Questionnements et débats
L’usage fait des drones, que ce soit dans le domaine civil ou dans le cadre de conflit armé, suscite des inquiétudes et des débats. En plus des questionnements quant à la sécurisation des zones urbaines et industries de souveraineté, l’utilisation de drones armés dans le domaine militaire pose problème. D’après Jean-Baptiste Jeangène Vilmer (dossier « Armées d’aujourd’hui » n°393), les drones armés participent et renforcent le caractère asymétrique des conflits armés en cours. Le débat, précise M. Vilmer, a cours aussi bien lorsque les pays utilisent des drones armes que lorsqu’ils disposent de drones armables. Les préoccupations éthiques majeures trouvent leur origine dans les opérations menées par les États-Unis au Pakistan et au Yémen, notamment avec l’élargissement de la définition de cible. En effet, regrette M. Vilmer, les cibles des drones armés américains ne sont plus exclusivement les personnalités « de grande valeur » mais tout militant présumé. Ce périmètre peu clair et peu encadré a conduit à de nombreux abus lesquels invalident la rhétorique de « la guerre zéro mort ». Cette dernière peut avoir des effets pervers : M. Vilmer met en garde contre la croyance que l’utilisation de drones armés permet « la guerre zéro mort » car une telle conception peut entraîner une augmentation du nombre de conflits.

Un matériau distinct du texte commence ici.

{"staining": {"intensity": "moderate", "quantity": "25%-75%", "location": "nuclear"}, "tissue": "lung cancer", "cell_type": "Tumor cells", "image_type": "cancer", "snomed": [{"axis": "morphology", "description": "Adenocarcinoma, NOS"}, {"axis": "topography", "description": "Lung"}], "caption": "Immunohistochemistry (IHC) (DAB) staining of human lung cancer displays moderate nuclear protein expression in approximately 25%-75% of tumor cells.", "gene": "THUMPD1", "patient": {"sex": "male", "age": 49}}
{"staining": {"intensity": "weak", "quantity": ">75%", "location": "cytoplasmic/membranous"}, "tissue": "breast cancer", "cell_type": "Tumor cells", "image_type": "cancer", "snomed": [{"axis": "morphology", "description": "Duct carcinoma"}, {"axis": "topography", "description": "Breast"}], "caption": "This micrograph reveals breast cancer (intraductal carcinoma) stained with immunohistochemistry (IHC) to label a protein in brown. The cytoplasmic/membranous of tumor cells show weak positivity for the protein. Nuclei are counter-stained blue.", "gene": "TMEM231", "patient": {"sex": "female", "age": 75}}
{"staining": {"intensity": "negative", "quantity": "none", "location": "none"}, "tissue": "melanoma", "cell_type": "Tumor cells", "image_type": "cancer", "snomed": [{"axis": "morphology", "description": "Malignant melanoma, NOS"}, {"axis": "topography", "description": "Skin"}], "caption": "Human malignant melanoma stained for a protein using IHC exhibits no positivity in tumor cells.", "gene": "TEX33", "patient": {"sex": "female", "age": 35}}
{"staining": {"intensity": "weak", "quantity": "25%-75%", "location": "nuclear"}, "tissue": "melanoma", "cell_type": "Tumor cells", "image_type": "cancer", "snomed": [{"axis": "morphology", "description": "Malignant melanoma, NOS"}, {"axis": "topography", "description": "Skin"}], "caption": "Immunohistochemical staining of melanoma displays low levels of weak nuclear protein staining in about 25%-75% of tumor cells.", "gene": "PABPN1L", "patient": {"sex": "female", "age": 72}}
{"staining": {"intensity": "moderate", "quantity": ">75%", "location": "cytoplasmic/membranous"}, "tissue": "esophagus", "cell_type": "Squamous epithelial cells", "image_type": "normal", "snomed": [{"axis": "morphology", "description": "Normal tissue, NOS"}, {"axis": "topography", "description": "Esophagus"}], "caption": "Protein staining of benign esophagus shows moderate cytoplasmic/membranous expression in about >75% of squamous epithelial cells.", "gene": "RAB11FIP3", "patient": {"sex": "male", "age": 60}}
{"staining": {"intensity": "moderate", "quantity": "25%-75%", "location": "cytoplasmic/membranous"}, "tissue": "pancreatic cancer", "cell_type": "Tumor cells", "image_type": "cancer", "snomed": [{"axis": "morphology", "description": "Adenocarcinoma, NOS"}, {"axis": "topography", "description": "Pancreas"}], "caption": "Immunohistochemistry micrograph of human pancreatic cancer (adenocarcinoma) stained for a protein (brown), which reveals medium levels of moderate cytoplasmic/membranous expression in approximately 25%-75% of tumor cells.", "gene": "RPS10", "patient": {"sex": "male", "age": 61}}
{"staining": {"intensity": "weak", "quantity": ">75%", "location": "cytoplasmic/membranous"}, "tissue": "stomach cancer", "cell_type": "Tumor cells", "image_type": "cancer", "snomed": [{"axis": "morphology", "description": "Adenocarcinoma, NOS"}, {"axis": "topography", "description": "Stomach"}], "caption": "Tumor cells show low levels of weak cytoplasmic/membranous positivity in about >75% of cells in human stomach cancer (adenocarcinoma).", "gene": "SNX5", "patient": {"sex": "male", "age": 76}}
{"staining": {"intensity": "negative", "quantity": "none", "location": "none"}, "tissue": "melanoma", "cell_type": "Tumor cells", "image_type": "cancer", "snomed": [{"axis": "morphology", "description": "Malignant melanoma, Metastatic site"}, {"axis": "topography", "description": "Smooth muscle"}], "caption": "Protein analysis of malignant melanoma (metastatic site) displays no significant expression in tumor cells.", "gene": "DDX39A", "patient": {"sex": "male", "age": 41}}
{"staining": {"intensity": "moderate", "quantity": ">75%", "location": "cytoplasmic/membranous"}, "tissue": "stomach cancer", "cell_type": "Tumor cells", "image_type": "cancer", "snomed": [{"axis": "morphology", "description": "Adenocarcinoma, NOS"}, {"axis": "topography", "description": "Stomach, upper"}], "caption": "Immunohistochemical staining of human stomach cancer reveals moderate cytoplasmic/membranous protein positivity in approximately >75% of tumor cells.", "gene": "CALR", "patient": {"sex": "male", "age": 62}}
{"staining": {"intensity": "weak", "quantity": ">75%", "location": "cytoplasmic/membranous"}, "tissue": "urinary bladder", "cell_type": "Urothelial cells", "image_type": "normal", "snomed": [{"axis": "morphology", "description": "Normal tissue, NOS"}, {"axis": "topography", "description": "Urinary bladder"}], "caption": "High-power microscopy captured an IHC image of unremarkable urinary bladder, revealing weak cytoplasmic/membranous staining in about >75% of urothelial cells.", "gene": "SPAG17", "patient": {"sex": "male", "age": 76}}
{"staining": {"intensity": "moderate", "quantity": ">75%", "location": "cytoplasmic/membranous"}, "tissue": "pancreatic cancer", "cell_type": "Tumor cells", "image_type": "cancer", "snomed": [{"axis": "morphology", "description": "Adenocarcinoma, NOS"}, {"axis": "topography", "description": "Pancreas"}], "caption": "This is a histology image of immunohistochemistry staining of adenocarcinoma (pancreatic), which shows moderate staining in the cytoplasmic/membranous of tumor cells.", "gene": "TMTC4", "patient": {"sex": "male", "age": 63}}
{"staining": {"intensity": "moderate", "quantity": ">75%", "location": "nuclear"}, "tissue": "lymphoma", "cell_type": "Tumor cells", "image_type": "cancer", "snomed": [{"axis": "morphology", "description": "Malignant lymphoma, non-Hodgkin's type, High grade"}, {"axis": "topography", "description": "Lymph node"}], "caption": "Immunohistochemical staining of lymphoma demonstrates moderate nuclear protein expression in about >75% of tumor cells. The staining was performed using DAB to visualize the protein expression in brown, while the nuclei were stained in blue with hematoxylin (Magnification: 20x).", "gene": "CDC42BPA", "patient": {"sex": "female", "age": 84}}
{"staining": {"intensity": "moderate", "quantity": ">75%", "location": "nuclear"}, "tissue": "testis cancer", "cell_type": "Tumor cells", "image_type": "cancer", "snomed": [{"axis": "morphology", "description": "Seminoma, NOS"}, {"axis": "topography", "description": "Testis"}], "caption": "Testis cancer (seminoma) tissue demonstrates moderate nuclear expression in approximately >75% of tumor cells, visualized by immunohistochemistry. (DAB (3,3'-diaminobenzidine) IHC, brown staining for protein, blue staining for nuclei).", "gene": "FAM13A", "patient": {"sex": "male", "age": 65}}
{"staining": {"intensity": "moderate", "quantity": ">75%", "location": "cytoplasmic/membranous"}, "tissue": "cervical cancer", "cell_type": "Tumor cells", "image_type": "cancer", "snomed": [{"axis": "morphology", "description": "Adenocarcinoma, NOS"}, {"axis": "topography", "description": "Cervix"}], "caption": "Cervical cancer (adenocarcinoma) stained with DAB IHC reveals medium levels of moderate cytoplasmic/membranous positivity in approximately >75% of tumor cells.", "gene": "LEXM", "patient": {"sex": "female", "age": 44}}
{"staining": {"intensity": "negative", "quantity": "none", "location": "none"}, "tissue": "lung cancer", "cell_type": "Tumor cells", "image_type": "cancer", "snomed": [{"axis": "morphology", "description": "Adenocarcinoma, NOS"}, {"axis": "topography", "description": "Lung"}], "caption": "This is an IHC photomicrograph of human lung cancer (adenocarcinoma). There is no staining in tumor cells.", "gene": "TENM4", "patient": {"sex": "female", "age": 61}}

En dehors des effets pervers, d’autres craintes sont énoncées. Ainsi par exemple, les drones sont dénoncés car étant « l’arme du lâche » (« La France rattrape son retard militaire dans les drones », L’Opinion). Contre ces considérations métaphoriques, L’Opinion fait également place aux des voix soulignant que, au contraire, « cette nouvelle arme permet de respecter les principes fondamentaux du droit de la guerre ». Ainsi, la question est ramené au droit international humainitaire. Le prof. Lagrange, cité par L’Opinion, fait le distinguo entre technologie et usage qui en est fait ; selon lui, la polémique est seulement due à l’usage fait des drones au Pakistan et au Yémen. La position du CICR (« Les drones armés doivent être utilisés dans le respect des lois ») est en accord avec le nuance introduit par le Prof. Lagrange. Le CICR insiste cependant sur la difficulté toujours croissante de clairement distinguer entre les différents types de situations de violence. Ce sont celles-ci qui déterminent l’usage à faire des drones armés. Le CICR souligne également la prise en compte nécessaire mais actuellement absente du traumatisme psychologique qui semblerait causé par les drones survolant des territoires de civils. Il s’agit d’un effet de l’utilisation des drones armés qui doit également être apprécié au regard du droit international humanitaire, appréciation très difficile à réaliser de par le manque d’informations pertinentes.